[Collected data]
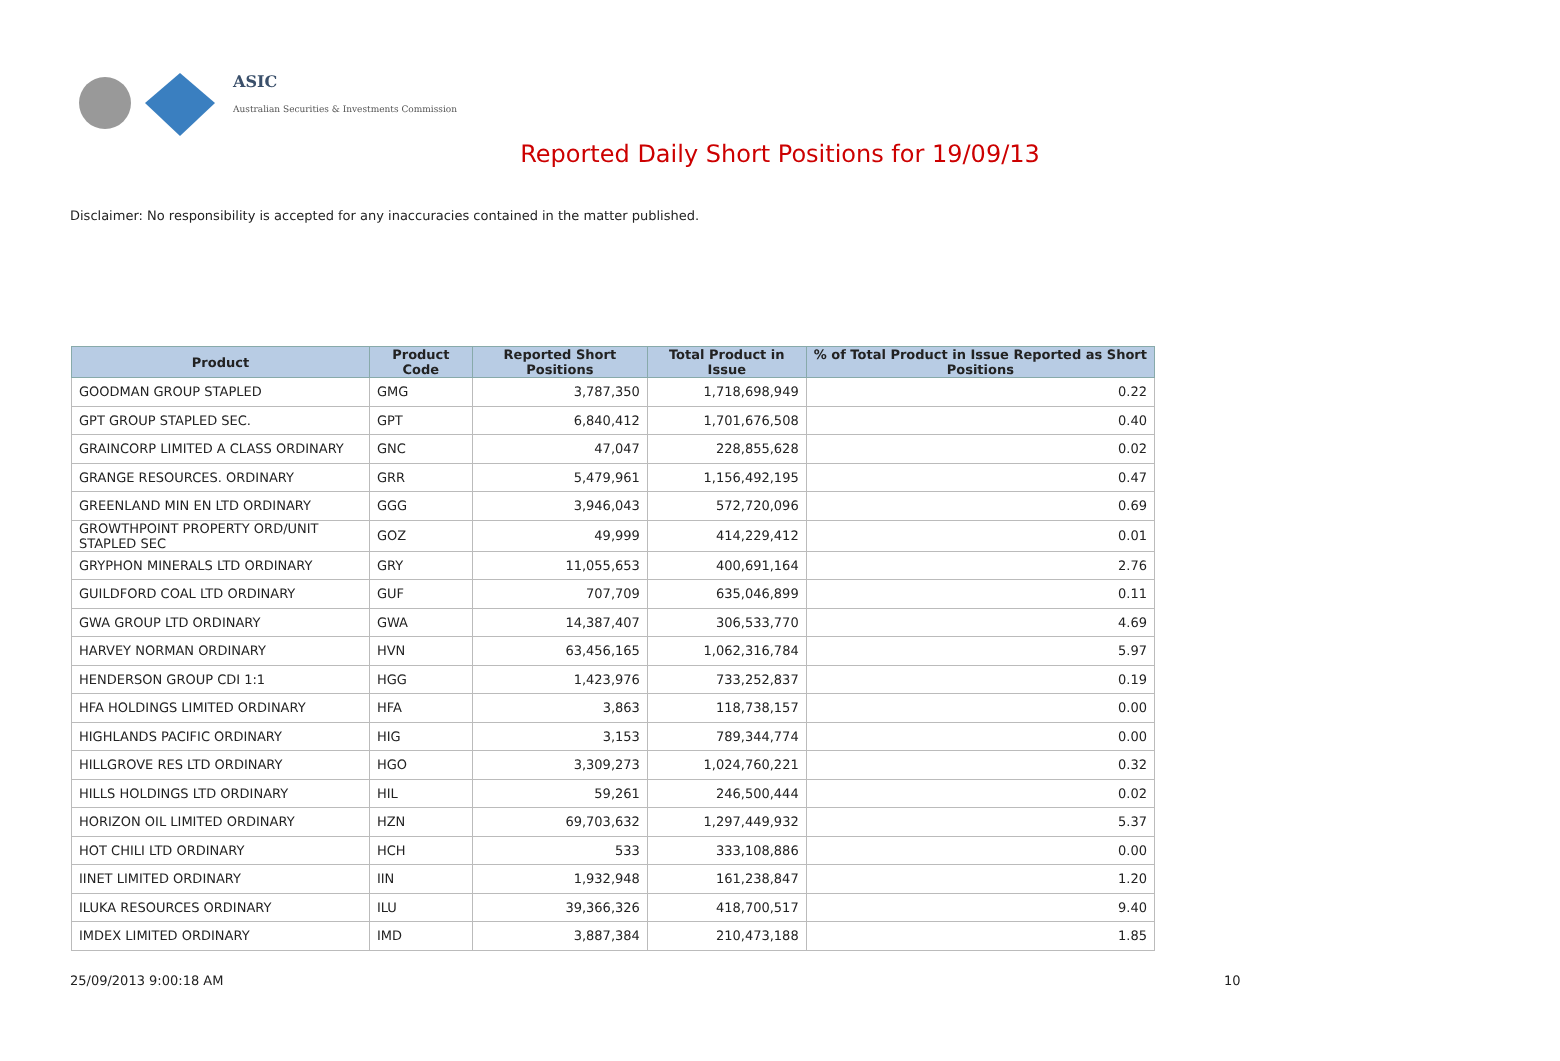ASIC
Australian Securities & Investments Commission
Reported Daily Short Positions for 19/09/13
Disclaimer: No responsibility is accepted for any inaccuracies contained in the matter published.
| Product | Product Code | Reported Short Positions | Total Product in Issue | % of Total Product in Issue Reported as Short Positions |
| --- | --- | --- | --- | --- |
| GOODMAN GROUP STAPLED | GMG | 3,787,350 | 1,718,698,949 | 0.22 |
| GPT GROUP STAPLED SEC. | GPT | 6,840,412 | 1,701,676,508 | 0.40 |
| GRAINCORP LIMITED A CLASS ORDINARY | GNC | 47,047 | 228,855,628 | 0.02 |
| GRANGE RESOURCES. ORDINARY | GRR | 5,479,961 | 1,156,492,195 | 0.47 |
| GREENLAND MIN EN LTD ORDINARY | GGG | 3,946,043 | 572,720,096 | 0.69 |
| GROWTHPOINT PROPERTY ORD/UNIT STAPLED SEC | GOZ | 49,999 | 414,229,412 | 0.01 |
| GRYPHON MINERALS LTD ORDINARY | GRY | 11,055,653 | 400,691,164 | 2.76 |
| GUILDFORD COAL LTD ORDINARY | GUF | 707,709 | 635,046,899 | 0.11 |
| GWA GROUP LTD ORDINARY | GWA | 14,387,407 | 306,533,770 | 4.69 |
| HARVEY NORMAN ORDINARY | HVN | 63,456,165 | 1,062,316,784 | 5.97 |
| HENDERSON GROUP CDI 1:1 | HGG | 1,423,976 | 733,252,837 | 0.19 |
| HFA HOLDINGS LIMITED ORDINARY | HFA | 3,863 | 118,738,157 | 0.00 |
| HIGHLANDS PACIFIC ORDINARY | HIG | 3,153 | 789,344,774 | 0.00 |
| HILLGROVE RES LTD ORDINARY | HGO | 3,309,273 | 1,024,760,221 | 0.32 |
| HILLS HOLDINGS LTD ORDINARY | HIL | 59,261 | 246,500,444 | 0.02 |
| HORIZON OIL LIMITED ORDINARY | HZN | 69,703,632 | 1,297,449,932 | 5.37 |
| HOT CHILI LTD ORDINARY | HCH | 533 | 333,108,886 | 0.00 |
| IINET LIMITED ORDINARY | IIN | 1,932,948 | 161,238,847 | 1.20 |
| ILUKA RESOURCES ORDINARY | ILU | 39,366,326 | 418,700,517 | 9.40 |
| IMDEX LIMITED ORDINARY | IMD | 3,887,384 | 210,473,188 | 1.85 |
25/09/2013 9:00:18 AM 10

==

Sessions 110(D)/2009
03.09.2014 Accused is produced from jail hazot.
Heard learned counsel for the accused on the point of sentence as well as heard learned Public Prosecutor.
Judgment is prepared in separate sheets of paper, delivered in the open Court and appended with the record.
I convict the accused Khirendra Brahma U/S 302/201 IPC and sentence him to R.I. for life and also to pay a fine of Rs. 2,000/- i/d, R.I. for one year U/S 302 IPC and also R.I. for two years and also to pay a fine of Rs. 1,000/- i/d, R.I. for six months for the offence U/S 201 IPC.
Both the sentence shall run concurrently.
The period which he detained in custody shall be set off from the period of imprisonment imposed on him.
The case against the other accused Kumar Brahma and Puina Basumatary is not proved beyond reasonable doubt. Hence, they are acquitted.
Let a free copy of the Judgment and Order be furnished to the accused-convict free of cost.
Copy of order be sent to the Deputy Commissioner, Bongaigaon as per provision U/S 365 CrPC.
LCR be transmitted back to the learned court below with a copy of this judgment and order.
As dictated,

**WHAT TO DO:** Using the data above, repeat exactly the lines that begin at the line with "418,700,517 | 9.40 |" and end at the line with "25/09/2013 9:00:18 AM 10", both ends included.

**OUTPUT OF THE EXERCISE:**
| ILUKA RESOURCES ORDINARY | ILU | 39,366,326 | 418,700,517 | 9.40 |
| IMDEX LIMITED ORDINARY | IMD | 3,887,384 | 210,473,188 | 1.85 |
25/09/2013 9:00:18 AM 10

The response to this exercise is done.